If there is not consensus, the responsible group or individual is asked to revise the proposal and submit again at the following General Assembly until a majority consensus is achieved.
It’s hard to make yourself heard over the trucks, construction, honking, and continual din of New York’s humming energy. To deal with this acoustic impediment, made worse by a police prohibition on amplification such as megaphones, the General Assembly uses a call-and-response technique called the People’s Mic. The crowd repeats the speaker’s thoughts so that everyone can hear.
The hand gestures they use include: up for agreement, down for disagreement, a triangle of thumbs and fingertips for interjecting an important point, and crossed fists and forearms to block an idea that can’t be abided.
In the era of digital technology we have the potential for an entirely different citizen-government relationship.
That the protesters have to resort to such low-tech means (albeit alongside digital communications such as livestreaming) hearkens back to a simpler time when, say, you had to ride your horse to the Continental Congress. The structure of American representative democracy was determined at a time when citizen power was limited by physical presence.

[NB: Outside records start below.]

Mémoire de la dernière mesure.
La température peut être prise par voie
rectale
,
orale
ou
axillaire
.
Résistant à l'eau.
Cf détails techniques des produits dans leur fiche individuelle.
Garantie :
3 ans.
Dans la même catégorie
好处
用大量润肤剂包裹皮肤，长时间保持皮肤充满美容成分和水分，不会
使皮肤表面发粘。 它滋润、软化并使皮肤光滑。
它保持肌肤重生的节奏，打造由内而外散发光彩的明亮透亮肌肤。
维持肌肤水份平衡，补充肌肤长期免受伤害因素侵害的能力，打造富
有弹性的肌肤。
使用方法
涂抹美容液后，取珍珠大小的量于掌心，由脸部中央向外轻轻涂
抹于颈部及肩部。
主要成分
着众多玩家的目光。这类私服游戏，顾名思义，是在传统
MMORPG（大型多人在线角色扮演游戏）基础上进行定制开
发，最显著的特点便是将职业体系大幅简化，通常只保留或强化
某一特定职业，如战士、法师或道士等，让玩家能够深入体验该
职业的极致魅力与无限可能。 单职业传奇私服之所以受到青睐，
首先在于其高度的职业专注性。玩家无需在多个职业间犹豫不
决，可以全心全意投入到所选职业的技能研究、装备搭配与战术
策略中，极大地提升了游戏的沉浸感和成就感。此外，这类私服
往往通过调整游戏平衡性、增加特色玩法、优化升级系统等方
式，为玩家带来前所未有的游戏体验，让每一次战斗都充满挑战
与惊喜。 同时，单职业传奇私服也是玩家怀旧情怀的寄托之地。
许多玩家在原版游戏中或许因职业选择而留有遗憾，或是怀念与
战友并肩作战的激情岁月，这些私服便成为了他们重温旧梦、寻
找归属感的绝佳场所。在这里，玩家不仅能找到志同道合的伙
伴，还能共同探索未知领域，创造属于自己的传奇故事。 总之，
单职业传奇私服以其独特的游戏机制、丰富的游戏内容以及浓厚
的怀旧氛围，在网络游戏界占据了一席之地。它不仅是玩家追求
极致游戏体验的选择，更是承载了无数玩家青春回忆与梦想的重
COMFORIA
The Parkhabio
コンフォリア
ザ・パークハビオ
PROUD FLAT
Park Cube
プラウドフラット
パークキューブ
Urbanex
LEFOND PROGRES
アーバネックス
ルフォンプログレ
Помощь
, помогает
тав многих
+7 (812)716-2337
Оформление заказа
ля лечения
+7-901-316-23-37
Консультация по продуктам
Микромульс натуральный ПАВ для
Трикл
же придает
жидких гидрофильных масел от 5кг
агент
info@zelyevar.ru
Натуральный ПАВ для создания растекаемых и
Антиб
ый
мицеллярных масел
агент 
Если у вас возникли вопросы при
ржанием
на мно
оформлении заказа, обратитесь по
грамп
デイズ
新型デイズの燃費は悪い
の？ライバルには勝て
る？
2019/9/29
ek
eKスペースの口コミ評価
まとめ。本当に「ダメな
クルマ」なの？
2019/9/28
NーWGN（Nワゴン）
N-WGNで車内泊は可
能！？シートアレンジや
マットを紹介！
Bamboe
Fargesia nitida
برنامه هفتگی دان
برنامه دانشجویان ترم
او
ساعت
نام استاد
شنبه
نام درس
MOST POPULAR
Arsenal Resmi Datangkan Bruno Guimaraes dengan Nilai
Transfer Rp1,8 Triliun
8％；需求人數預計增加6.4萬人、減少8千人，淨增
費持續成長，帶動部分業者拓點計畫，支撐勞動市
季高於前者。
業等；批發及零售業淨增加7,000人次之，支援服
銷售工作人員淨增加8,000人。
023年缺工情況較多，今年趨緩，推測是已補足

Now in the era of digital technology we have the potential for an entirely different relationship between citizens and governments. We have seen some great preliminary progress in areas like digital campaign fundraising, app competitions, open government databases, and crowdsourcing of policy ideas and citizen feedback, yet it still feels like we are nibbling around the edges.
What the new technologies have unleashed is the sense that an entire branch of government has been missing, or just floating there all along like a powerless ghost. I’m talking about The People. If the Occupy phenomenon somehow leads to a larger (r)evolution in our direct participation, then this will be its major achievement.